EN PRÉSENCE DE MADAME LE JUGE McGILLIS

ENTRE :


DALJIT DHANJAL,

requérant.


- et -


AIR CANADA,

intimée.


- et -


COMMISSION CANADIENNE DES DROITS DE LA PERSONNE,


intervenante.


ORDONNANCE

La demande de contrôle judiciaire est rejetée.

                                         D. McGillis

                                     _______________________

                                         Juge

Traduction certifiée conforme

François Blais, LL.L.


Date : 19971124


Dossier : T-1034-96

ENTRE :


DALJIT DHANJAL,

requérant.


- et -


AIR CANADA,

intimée.


- et -


COMMISSION CANADIENNE DES DROITS DE LA PERSONNE,


intervenante.


MOTIFS DE L"ORDONNANCE

LE JUGE MCGILLIS

[1] En dépit de l"argumentation très habile de l"avocat du requérant, je suis arrivée à la conclusion que la demande de contrôle judiciaire de la décision du Tribunal canadien des droits de la personne (le "Tribunal") doit être rejetée.
_ _ _ _
Renvoyez à l'identique tout le passage de l'ordonnance du tribunal, depuis « [1] En dépit » jusqu'à « doit être rejetée. ».

## Informations extraites
_ _ _ _
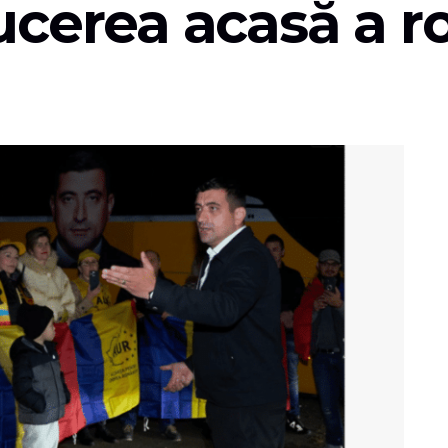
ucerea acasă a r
_ _ _ _
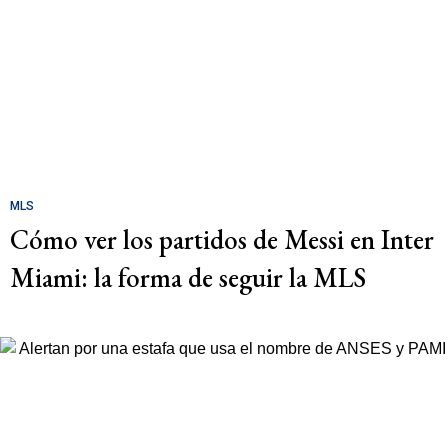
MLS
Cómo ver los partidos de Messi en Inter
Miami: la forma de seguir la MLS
_ _ _ _
## Réponse rédigée
[1] En dépit de l"argumentation très habile de l"avocat du requérant, je suis arrivée à la conclusion que la demande de contrôle judiciaire de la décision du Tribunal canadien des droits de la personne (le "Tribunal") doit être rejetée.